En décembre 1953 naît le magazine érotique masculin Playboy. Son logo iconique est aujourd’hui mondialement célèbre et peu sont celles et ceux qui ne connaissent pas ce nom. Pourtant, ce journal s’avère être bien plus qu’une revue pornographique pour hommes. Parmi les différentes rubriques qui le composent, on découvre de nombreuses pages dédiées à l'architecture et au design modernes. Des garçonnières hyper technologiques aux toits-terrasses végétalisés dans la ville en passant par une résidence d’artiste, nous nous sommes intéressées à la façon dont le magazine pousse les hommes à se réapproprier la sphère domestique, la présentant comme un lieu propice à satisfaire toutes les envies et fantasmes du jeune célibataire urbain hétérosexuel. Nous avons alors cherché à savoir dans quelle mesure les projets architecturaux et de design mis en scène par le magazine Playboy – parfois conçus spécifiquement pour ses pages – participent à construire une vision fantasmée de l’espace domestique centrée autour du plaisir hétérosexuel masculin.
Notre travail de recherche s’inscrit dans le cadre du séminaire Architecture et (dé)construction du genre donné par Gaëlle Nydegger, en assistanat-doctorat au sein du Département d’histoire de l’art de l’Université de Genève. Ce séminaire nous invitait à explorer, à travers la mobilisation d’approches féministes et queers, les manières dont l'architecture participe à instituer les normes de genre qui structurent les sociétés modernes industrielles, mais aussi des projets qui visent à les déconstruire. Le fil conducteur de cet enseignement visait à interroger les différentes façons dont le genre participe à produire l’espace et inversement.

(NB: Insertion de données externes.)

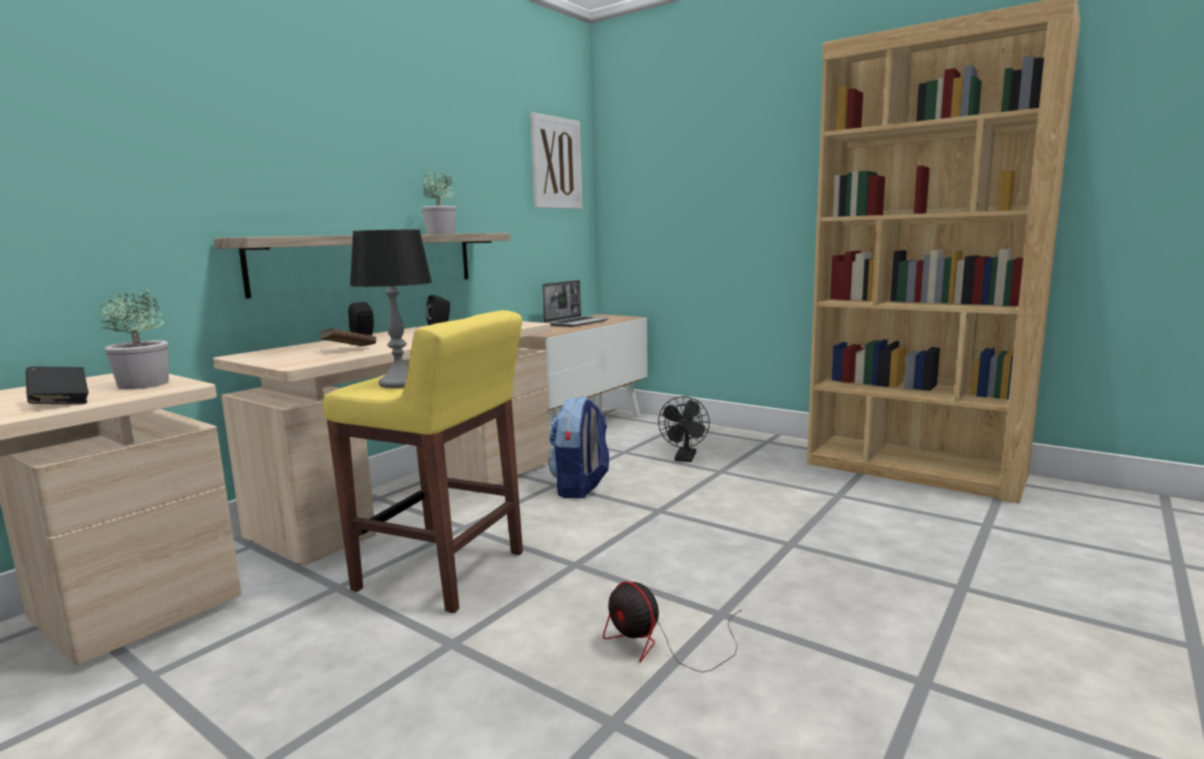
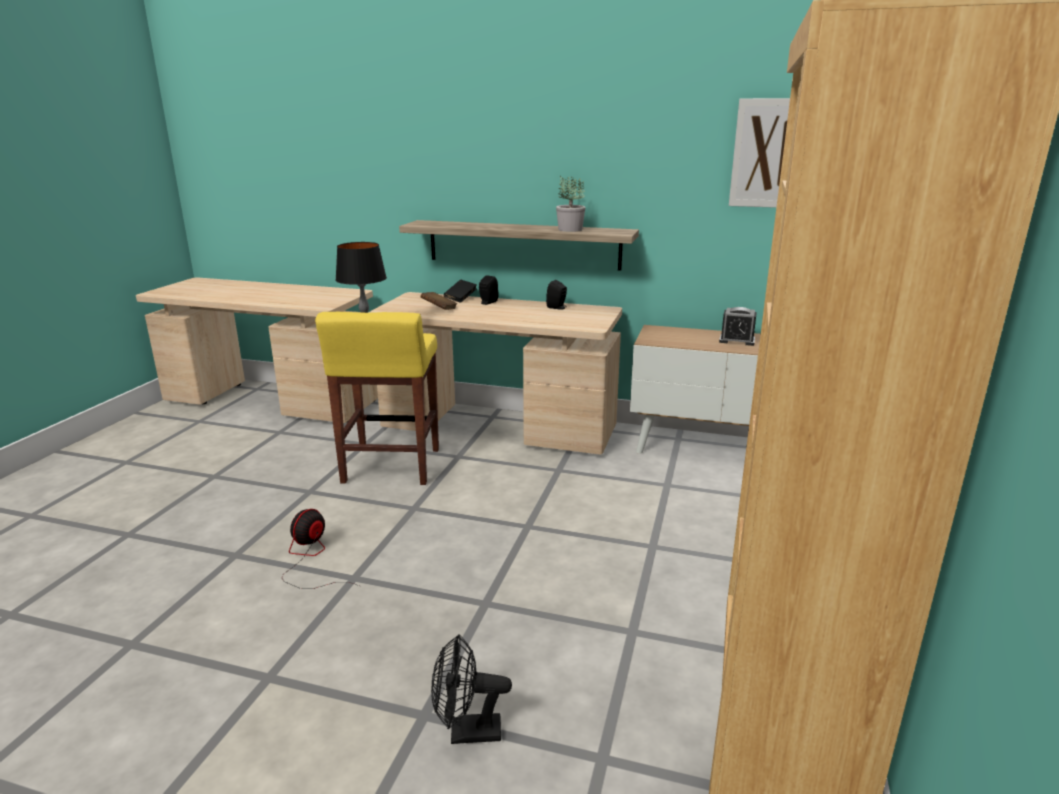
camera: 70 degrees right, 10 degrees up
(60, 402) = (290, 300): black book -> black book (460, 298)
(144, 384) = (329, 300): potted plant -> none
(576, 323) = (737, 340): laptop -> alarm clock
(580, 488) = (557, 482): backpack -> none
(685, 459) = (674, 520): black fan -> black fan (466, 733)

Toutes les sources que nous avons utilisées sont issues de la collection du magazine Playboy US du Centre Maurice Chalumeau en sciences des sexualités de l'Université de Genève (CMCSS). Cette recherche a été l’occasion pour nous de nous plonger au cœur des pages de cette revue, de 1959 à 1972, et d’en découvrir des aspects que nous ne soupçonnions pas.
En traversant les nombreux espaces mis en scène par Playboy, nous avons pu comprendre comment certains projets architecturaux et de design participent à la promotion d’un mode de vie urbain, masculin et moderne d’un playboy, le soutenant dans son processus de séduction de conquêtes féminines. La richesse des facettes des lieux présentés par le magazine nous a offert de nombreuses pistes de recherches, notamment la manière dont le magazine se saisit des codes de l’architecture moderne – sobriété, rationalité, décloisonnement et espaces fluides – afin de conférer un nouveau caractère à la sphère privée, la « déféminisant » pour la placer sous domination masculine.